Truth is not a relative term but it is a relative concept. Perhaps that is due to the large unknown and mystery of life but it is also due to bias, denial and ignorance of the known, whether intended or not. No doubt, there are many reasons that costs for medical care and health insurance premiums are rapidly increasing. The amazing thing is how policy makers on both sides of the political divide continue pursuing failed strategies. Instead of trying to reform health insurance and/or trying to provide medical care for everyone, the goal should be the best strategy to achieve the best health status possible for each individual and the population.

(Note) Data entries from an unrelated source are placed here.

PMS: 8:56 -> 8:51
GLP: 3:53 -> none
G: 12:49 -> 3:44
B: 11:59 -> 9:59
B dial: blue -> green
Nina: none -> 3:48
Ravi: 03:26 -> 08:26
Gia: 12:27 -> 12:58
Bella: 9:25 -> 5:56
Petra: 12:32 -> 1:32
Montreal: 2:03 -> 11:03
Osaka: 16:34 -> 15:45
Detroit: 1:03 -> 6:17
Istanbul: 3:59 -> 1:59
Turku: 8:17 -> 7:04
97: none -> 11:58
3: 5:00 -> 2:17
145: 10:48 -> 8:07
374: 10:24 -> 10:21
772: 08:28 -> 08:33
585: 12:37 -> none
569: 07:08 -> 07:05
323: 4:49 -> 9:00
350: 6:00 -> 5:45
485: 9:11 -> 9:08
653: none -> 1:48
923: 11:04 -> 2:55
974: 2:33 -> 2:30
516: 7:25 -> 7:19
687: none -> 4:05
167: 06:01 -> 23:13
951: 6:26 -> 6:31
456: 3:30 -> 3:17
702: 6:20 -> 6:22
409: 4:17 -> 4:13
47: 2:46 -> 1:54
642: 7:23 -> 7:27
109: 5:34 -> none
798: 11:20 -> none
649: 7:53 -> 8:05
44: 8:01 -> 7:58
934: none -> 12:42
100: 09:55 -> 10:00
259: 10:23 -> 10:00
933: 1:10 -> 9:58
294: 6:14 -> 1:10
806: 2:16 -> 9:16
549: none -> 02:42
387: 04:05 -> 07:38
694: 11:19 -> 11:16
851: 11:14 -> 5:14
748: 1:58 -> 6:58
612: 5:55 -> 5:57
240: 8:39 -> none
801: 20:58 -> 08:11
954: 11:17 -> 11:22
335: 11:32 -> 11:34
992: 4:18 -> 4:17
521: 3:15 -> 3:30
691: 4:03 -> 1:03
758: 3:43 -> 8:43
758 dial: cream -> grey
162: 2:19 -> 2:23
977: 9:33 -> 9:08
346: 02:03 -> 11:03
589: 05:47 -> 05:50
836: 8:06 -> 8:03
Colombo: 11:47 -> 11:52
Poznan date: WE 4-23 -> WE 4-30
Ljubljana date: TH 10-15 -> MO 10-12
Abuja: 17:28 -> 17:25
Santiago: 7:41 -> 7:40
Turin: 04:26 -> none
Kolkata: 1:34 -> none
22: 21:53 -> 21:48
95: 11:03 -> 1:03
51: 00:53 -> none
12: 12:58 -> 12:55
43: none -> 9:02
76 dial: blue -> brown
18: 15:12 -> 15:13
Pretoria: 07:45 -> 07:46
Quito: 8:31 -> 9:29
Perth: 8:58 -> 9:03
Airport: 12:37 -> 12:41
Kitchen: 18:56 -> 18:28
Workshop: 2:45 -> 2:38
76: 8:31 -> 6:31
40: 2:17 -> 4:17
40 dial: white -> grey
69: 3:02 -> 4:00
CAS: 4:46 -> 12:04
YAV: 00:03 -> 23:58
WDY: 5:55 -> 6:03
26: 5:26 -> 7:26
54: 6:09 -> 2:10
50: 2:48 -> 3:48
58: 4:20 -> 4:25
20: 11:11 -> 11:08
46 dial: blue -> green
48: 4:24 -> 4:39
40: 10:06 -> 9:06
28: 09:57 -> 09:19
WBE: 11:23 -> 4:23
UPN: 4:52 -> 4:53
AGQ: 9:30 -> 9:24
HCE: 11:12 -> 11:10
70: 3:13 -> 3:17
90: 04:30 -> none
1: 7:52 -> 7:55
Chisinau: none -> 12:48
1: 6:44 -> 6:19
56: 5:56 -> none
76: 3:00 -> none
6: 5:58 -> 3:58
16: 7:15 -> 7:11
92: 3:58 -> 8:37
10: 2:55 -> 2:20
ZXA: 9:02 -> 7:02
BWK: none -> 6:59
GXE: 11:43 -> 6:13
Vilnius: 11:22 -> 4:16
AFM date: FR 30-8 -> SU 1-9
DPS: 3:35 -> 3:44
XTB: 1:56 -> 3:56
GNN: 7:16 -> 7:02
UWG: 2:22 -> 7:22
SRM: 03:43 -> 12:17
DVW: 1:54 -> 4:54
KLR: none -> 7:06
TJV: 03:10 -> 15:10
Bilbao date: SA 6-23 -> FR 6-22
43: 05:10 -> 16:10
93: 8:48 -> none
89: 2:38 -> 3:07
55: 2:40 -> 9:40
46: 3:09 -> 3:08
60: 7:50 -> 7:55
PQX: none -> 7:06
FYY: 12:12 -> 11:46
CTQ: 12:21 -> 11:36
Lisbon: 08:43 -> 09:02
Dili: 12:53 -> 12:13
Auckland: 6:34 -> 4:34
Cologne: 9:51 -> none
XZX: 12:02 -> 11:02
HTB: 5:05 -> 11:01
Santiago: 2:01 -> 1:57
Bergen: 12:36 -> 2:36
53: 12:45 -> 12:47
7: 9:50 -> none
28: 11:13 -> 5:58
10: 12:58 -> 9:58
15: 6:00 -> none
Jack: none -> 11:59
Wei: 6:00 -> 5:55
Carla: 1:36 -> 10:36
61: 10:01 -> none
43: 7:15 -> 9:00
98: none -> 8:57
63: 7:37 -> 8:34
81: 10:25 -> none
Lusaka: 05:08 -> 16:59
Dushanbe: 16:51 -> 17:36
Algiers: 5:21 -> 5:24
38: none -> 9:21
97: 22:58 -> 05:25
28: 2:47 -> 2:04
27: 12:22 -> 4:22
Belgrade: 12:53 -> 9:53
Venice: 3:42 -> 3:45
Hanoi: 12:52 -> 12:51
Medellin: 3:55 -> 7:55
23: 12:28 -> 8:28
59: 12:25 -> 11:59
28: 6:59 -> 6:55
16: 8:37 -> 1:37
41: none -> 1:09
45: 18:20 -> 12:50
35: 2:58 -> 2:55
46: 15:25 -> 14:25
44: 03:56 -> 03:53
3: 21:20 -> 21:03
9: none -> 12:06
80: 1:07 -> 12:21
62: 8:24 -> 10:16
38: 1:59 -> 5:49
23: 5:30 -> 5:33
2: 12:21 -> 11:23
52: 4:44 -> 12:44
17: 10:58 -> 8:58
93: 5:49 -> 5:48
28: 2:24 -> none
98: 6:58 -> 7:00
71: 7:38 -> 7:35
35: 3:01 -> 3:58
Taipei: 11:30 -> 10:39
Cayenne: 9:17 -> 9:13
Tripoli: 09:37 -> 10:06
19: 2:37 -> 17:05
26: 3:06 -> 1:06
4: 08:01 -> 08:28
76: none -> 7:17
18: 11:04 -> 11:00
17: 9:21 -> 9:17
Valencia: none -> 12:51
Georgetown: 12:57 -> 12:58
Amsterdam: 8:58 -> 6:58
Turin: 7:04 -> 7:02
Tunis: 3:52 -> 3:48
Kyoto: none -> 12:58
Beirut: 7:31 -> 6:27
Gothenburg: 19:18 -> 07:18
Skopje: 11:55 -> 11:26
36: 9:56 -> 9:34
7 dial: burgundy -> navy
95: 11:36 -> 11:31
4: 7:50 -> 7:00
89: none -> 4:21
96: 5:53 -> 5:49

Medical care is the diagnosis and treatment of sickness, it is not a strategy to achieve the best health status possible. Medical care seldom achieves the health status present before a sickness. Decreasing the need for medical care by achieving a healthier population would lower health insurance costs.

Wednesday, March 02, 2011

Coconut Oil

If only health and medicine were exact sciences. But that is not the case. There are more unknowns than knowns and lots of partial truths. Some discoveries point one way initially only later to lead in another direction. Coconut oil got a bad review earlier but now it might not be so bad. It might even be good for you.

The Fountain of Youth

Exercise is the closest thing there is to a fountain of youth. Mitochondria are the energy producing component of the cell and they have been implicated in aging. This study is an interesting observation of exercise protecting the mitochondria and preventing aging.

Agriculture Policy

Federal policy has far reaching implications. Some are good, some are bad, some are intended and some are unintended. It is complicated. The passage of time can change the outcome of policy from intended to unintended and from good to bad. Too often public policy evolves to serve private interests rather than the public good. That usually happens when money replaces the original intent of the policy. Some policy is ill-conceived from the start with private interests trumping public good.

Mark Bittman offers suggestions for changing agricultural policy to benefit health, the environment and the economy. I believe Mr. Bittman is correct in his observations but I lack confidence that the federal government can reform policy to benefit the public good.